- **Data provided**
● ● ● ● ● ● ●

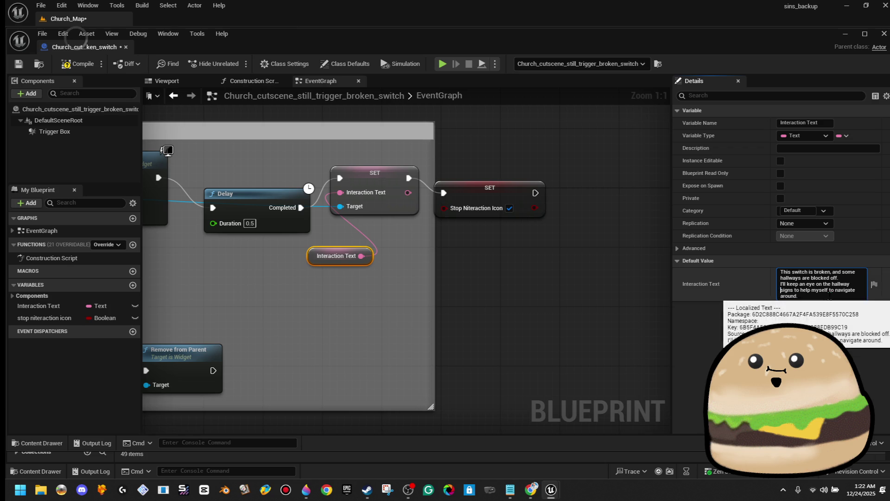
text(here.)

● ● ● ● ● ● ●

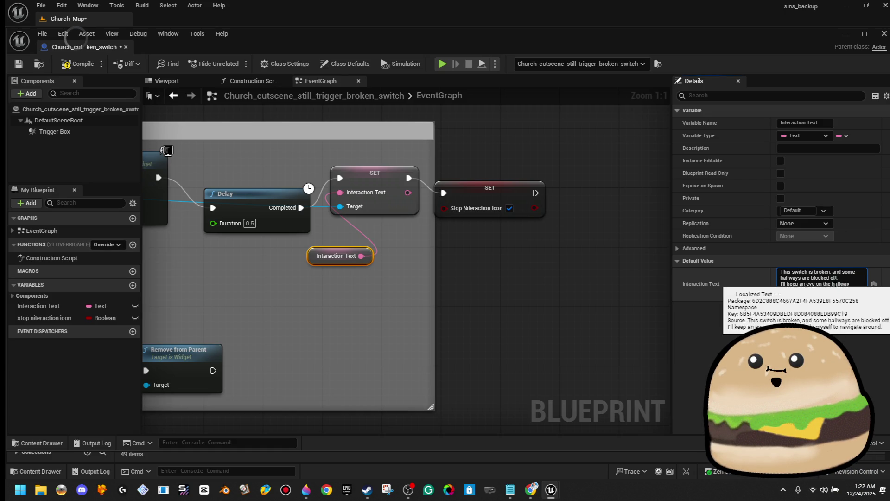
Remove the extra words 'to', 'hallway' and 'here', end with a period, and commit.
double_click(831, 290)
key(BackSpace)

● ● ● ● ● ● ●

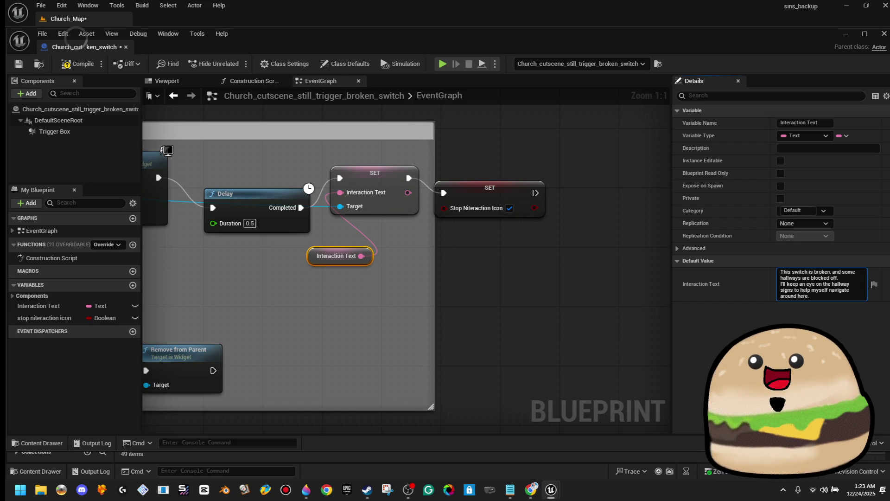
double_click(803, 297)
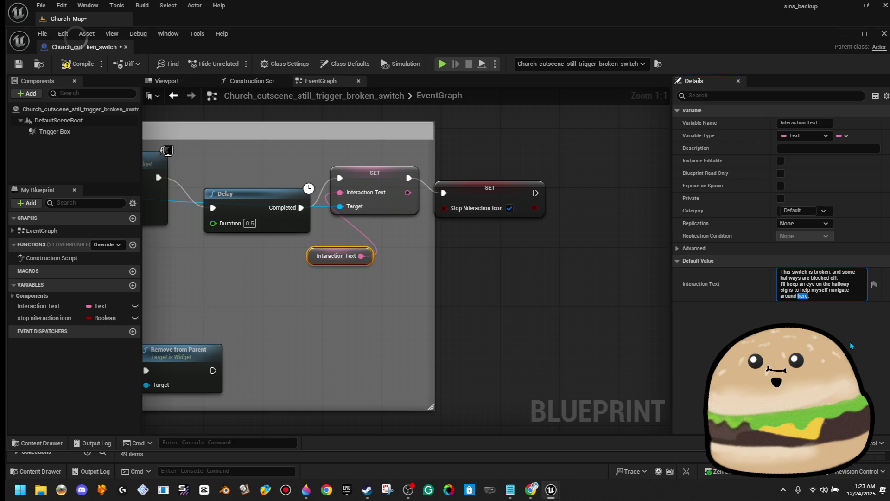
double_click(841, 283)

● ● ● ● ● ● ●

- **Task to complete**
When you reach the line containing "Remove the extra" in the data above, start copying exactly, and stop after the line containing "key(BackSpace)".

- **Exercise response**
Remove the extra words 'to', 'hallway' and 'here', end with a period, and commit.
double_click(831, 290)
key(BackSpace)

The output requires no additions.